One morning this fall, large trucks tossed a wet, muddy substance onto a cornfield just beyond the south Twin Cities suburbs — loading the soil with nutrients for another growing season.
The Metropolitan Council carries out this little-known ritual twice a year in rural Dakota County. The black substance landing on the ground is no ordinary fertilizer. It's human manure, the stuff that's left behind after the agency purifies sewage from several growing cities.

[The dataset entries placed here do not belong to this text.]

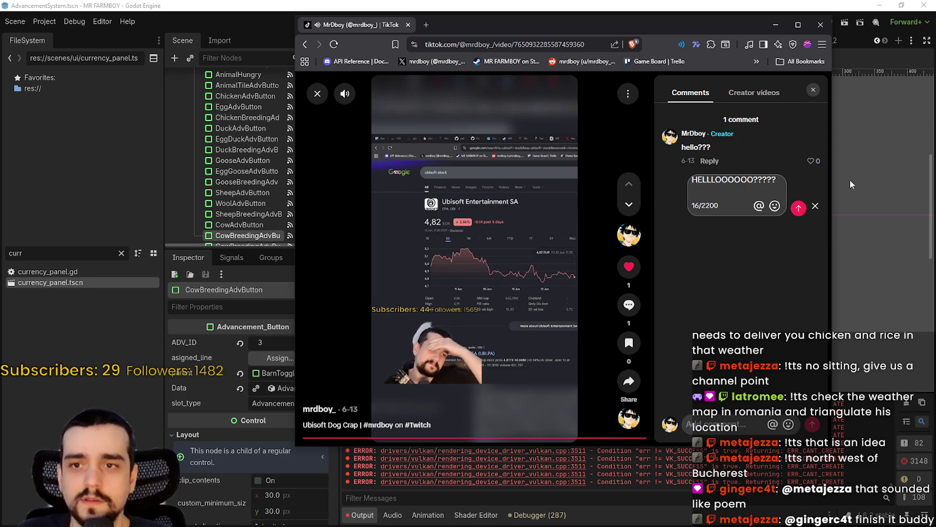
{"action": "left_click", "coordinate": [797, 208]}
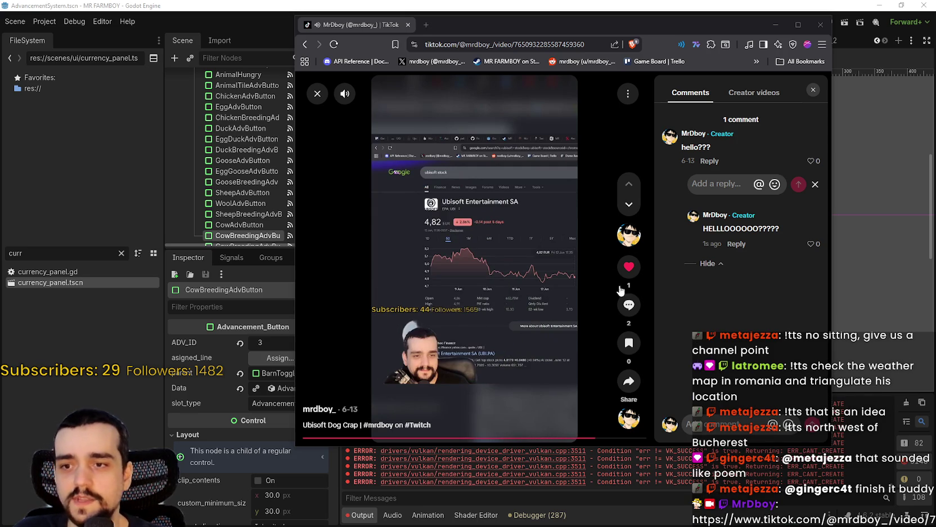
{"action": "left_click", "coordinate": [408, 26]}
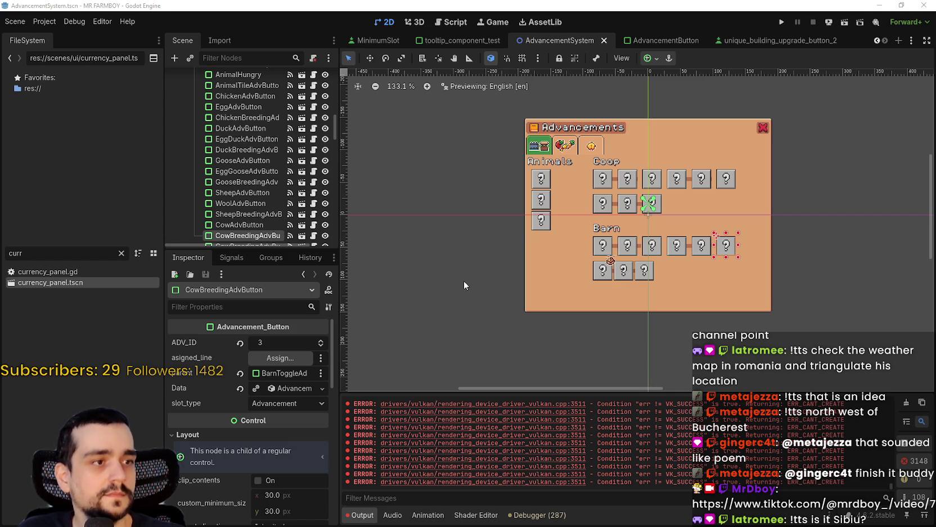
{"action": "scroll", "coordinate": [464, 281], "scroll_direction": "up", "scroll_amount": 3}
{"action": "scroll", "coordinate": [466, 256], "scroll_direction": "up", "scroll_amount": 2}
{"action": "scroll", "coordinate": [399, 225], "scroll_direction": "right", "scroll_amount": 2}
{"action": "scroll", "coordinate": [402, 218], "scroll_direction": "up", "scroll_amount": 5}
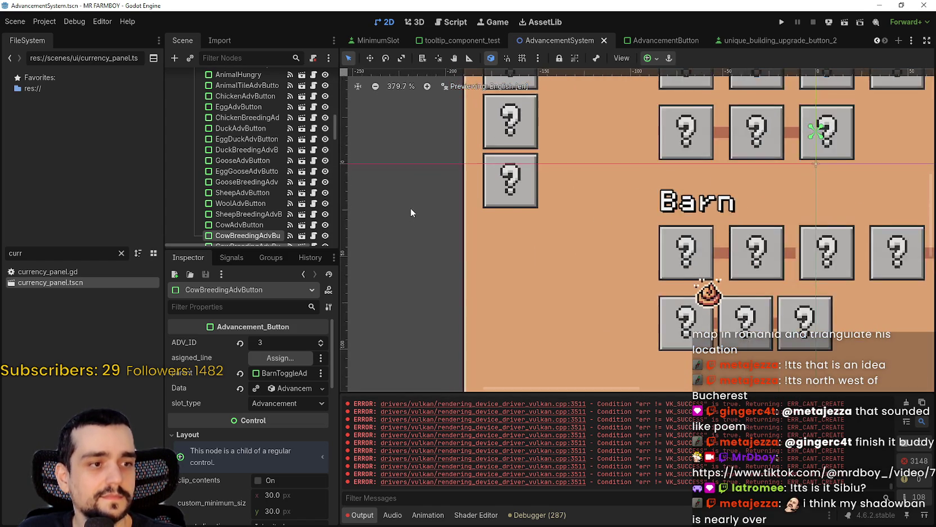
{"action": "scroll", "coordinate": [410, 208], "scroll_direction": "down", "scroll_amount": 6}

The council incinerates most of the solid material it extracts from the region's wastewater. But flush a toilet in Lakeville, Rosemount, Farmington, Apple Valley or Elko New Market and the waste travels to the council's Empire plant, where the "biosolids" are heated to remove pathogens and later spread on nearby farm fields. The agency is now embarking on a $23 million project to process more of that material as the area grows.
Using human waste as fertilizer is more common outside the metro area. About a quarter of the solid waste that flows down toilets and drains in Minnesota is later applied to land after treatment, largely to corn and soybean fields. Biosolids are an inexpensive, soil-enhancing fertilizer but have also recently attracted scrutiny across the country because some contain industrial "forever chemicals" known as PFAS.
At the Empire plant, the council first removes pathogens from the biosolids in an anaerobic digester. They are then stored on asphalt pads — spanning 8 acres — until farmers in the area are ready to spread it. It still smells when it arrives in the field, but the odor is more akin to fertilizer than human excrement.
"This has a lot of nutrients. So it's really, really good [fertilizer]," said Camila Ciampolini, who manages the land application process at the Met Council, while walking around the field in Castle Rock Township.
The council will expand its biosolids storage capacity by installing a roof over part of the pad, spanning about three football fields. That will improve the drying process, allowing more material to be stacked.
The plant is a relatively small part of the council's massive wastewater system, which spans 600 miles of pipes and nine treatment plants. Most wastewater ends up at the council's Metro plant in St. Paul, which treats 15 times as much as Empire and torches the solids in giant incinerators. The agency also turns waste from cities around Lake Minnetonka into a pelletized fertilizer.